(Dataset entries)

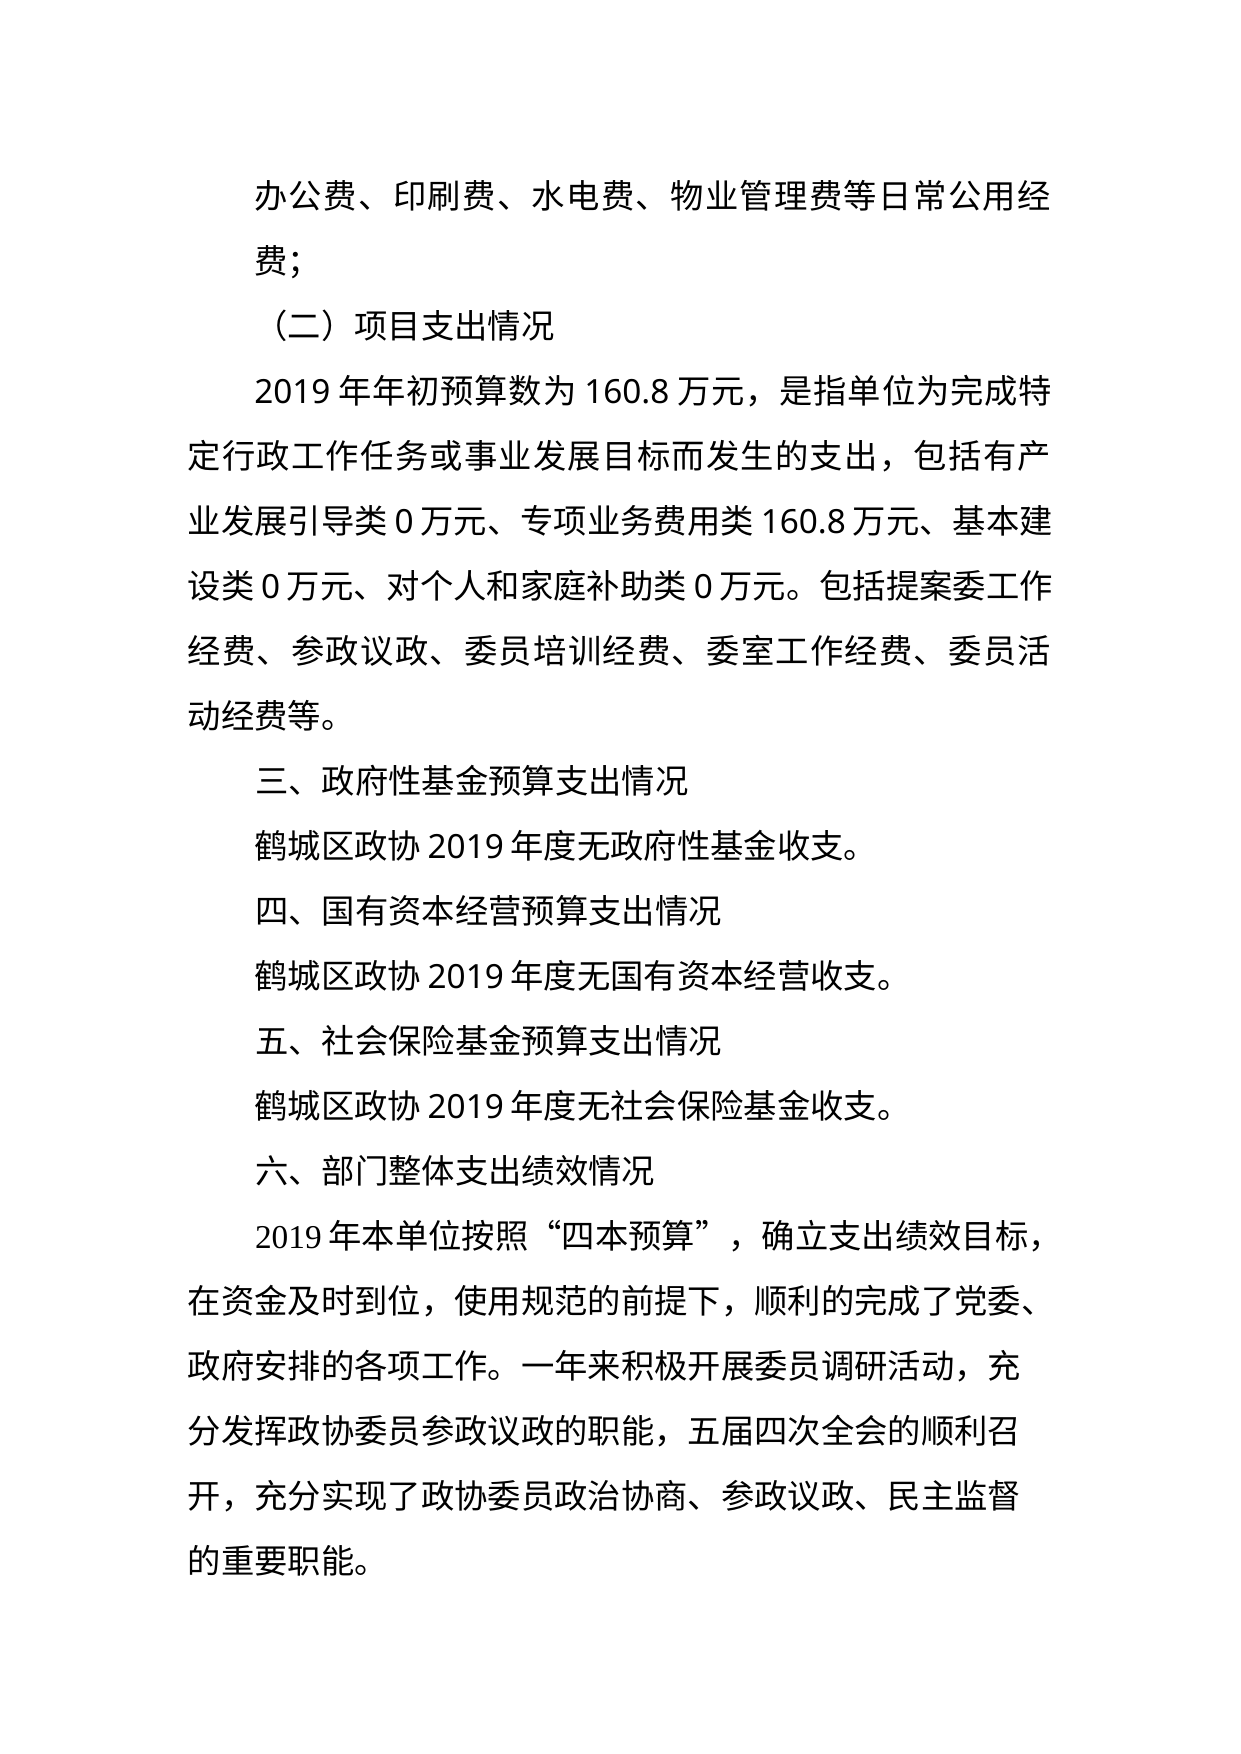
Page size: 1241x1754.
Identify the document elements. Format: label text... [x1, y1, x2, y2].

text 2019年本单位按照“四本预算”，确立支出绩效目标，在资金及时到位，使用规范的前提下，顺利的完成了党委、政府安排的各项工作。一年来积极开展委员调研活动，充分发挥政协委员参政议政的职能，五届四次全会的顺利召开，充分实现了政协委员政治协商、参政议政、民主监督的重要职能。 [187, 1202, 1053, 1592]
text 2019年年初预算数为160.8万元，是指单位为完成特定行政工作任务或事业发展目标而发生的支出，包括有产业发展引导类0万元、专项业务费用类160.8万元、基本建设类0万元、对个人和家庭补助类0万元。包括提案委工作经费、参政议政、委员培训经费、委室工作经费、委员活动经费等。 [187, 357, 1053, 747]
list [254, 162, 1053, 292]
text 五、社会保险基金预算支出情况 [187, 1007, 1053, 1072]
text 三、政府性基金预算支出情况 [187, 747, 1053, 812]
text 六、部门整体支出绩效情况 [187, 1137, 1053, 1202]
text 鹤城区政协2019年度无国有资本经营收支。 [187, 942, 1053, 1007]
text 鹤城区政协2019年度无政府性基金收支。 [187, 812, 1053, 877]
text 鹤城区政协2019年度无社会保险基金收支。 [187, 1072, 1053, 1137]
text 四、国有资本经营预算支出情况 [187, 877, 1053, 942]
list （二）项目支出情况 [254, 292, 1053, 357]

▸ **Problem requirements**
Return, in full, every line of these entries that holds "list".

▸ **Solution for this task**
list [254, 162, 1053, 292]
list （二）项目支出情况 [254, 292, 1053, 357]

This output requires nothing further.